What to work on - Arrange the lines below as a numbered list, leaving out any blank lines, and omit the pictures from your answer.

Lines taken from a collection -
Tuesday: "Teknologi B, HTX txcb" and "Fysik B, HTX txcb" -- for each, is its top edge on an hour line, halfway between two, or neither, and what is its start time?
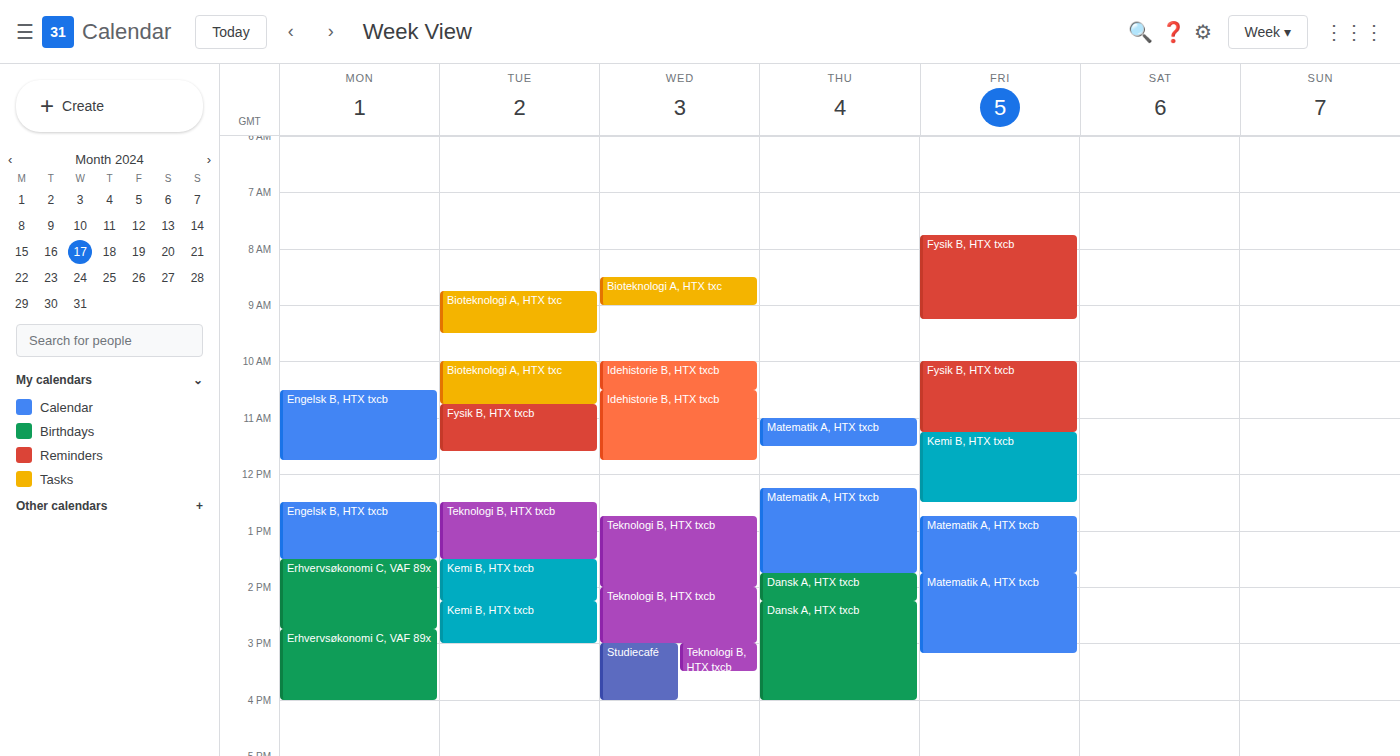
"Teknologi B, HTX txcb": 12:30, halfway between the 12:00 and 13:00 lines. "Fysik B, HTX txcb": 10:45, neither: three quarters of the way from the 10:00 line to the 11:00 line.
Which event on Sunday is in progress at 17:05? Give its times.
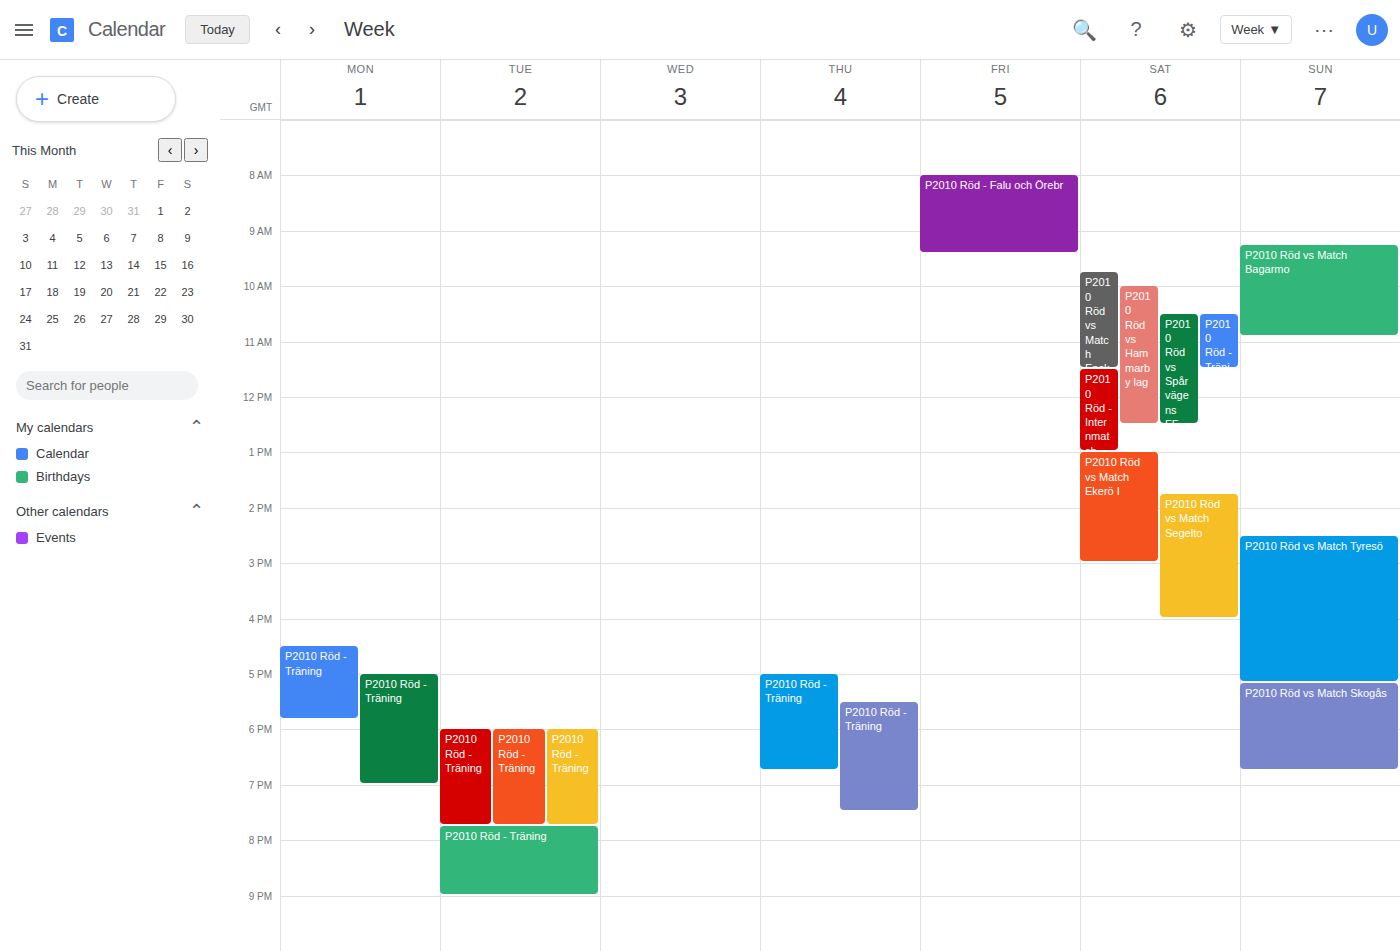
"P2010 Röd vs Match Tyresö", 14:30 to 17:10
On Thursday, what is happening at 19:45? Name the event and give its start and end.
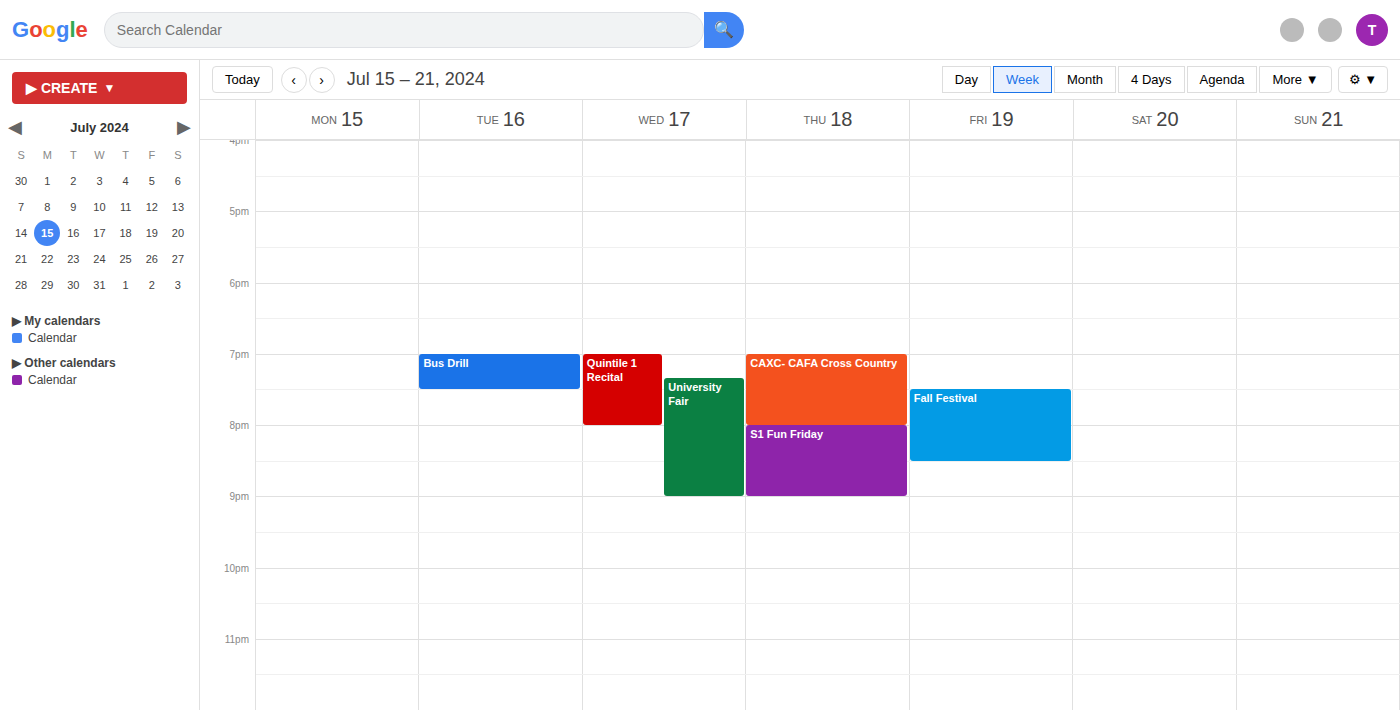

Correct answer -
1. Tuesday: "Teknologi B, HTX txcb" and "Fysik B, HTX txcb" -- for each, is its top edge on an hour line, halfway between two, or neither, and what is its start time?
2. "Teknologi B, HTX txcb": 12:30, halfway between the 12:00 and 13:00 lines. "Fysik B, HTX txcb": 10:45, neither: three quarters of the way from the 10:00 line to the 11:00 line.
3. Which event on Sunday is in progress at 17:05? Give its times.
4. "P2010 Röd vs Match Tyresö", 14:30 to 17:10
5. On Thursday, what is happening at 19:45? Name the event and give its start and end.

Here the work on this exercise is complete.